### Problem description
Please copy out every line of the data word for word.

### Data excerpts
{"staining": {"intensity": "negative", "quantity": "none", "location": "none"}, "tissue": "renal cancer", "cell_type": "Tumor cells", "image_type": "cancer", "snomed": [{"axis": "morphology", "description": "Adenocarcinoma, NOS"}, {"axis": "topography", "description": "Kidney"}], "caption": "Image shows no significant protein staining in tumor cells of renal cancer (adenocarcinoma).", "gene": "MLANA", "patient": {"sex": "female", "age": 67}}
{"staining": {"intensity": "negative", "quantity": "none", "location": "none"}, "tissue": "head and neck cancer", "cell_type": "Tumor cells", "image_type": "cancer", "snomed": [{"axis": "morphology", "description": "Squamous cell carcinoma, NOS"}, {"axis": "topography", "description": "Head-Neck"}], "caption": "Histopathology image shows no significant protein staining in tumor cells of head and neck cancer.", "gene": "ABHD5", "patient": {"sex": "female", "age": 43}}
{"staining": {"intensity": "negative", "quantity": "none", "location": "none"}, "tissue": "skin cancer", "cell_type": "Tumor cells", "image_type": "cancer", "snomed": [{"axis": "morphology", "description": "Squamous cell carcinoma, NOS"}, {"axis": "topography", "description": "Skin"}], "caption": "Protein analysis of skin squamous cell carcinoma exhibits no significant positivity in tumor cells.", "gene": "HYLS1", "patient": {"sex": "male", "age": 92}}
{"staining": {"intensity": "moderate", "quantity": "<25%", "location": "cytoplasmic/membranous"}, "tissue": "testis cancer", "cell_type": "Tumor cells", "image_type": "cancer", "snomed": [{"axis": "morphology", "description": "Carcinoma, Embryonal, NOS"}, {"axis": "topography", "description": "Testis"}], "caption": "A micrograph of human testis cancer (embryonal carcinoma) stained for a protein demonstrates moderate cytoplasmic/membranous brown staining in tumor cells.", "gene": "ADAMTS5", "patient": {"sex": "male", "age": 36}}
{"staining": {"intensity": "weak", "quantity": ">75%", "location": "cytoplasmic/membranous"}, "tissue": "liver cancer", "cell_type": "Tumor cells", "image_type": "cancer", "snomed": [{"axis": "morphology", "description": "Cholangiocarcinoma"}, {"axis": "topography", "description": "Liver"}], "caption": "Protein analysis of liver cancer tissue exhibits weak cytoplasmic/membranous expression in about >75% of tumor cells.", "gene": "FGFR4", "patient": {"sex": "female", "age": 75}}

### Finished task
{"staining": {"intensity": "negative", "quantity": "none", "location": "none"}, "tissue": "renal cancer", "cell_type": "Tumor cells", "image_type": "cancer", "snomed": [{"axis": "morphology", "description": "Adenocarcinoma, NOS"}, {"axis": "topography", "description": "Kidney"}], "caption": "Image shows no significant protein staining in tumor cells of renal cancer (adenocarcinoma).", "gene": "MLANA", "patient": {"sex": "female", "age": 67}}
{"staining": {"intensity": "negative", "quantity": "none", "location": "none"}, "tissue": "head and neck cancer", "cell_type": "Tumor cells", "image_type": "cancer", "snomed": [{"axis": "morphology", "description": "Squamous cell carcinoma, NOS"}, {"axis": "topography", "description": "Head-Neck"}], "caption": "Histopathology image shows no significant protein staining in tumor cells of head and neck cancer.", "gene": "ABHD5", "patient": {"sex": "female", "age": 43}}
{"staining": {"intensity": "negative", "quantity": "none", "location": "none"}, "tissue": "skin cancer", "cell_type": "Tumor cells", "image_type": "cancer", "snomed": [{"axis": "morphology", "description": "Squamous cell carcinoma, NOS"}, {"axis": "topography", "description": "Skin"}], "caption": "Protein analysis of skin squamous cell carcinoma exhibits no significant positivity in tumor cells.", "gene": "HYLS1", "patient": {"sex": "male", "age": 92}}
{"staining": {"intensity": "moderate", "quantity": "<25%", "location": "cytoplasmic/membranous"}, "tissue": "testis cancer", "cell_type": "Tumor cells", "image_type": "cancer", "snomed": [{"axis": "morphology", "description": "Carcinoma, Embryonal, NOS"}, {"axis": "topography", "description": "Testis"}], "caption": "A micrograph of human testis cancer (embryonal carcinoma) stained for a protein demonstrates moderate cytoplasmic/membranous brown staining in tumor cells.", "gene": "ADAMTS5", "patient": {"sex": "male", "age": 36}}
{"staining": {"intensity": "weak", "quantity": ">75%", "location": "cytoplasmic/membranous"}, "tissue": "liver cancer", "cell_type": "Tumor cells", "image_type": "cancer", "snomed": [{"axis": "morphology", "description": "Cholangiocarcinoma"}, {"axis": "topography", "description": "Liver"}], "caption": "Protein analysis of liver cancer tissue exhibits weak cytoplasmic/membranous expression in about >75% of tumor cells.", "gene": "FGFR4", "patient": {"sex": "female", "age": 75}}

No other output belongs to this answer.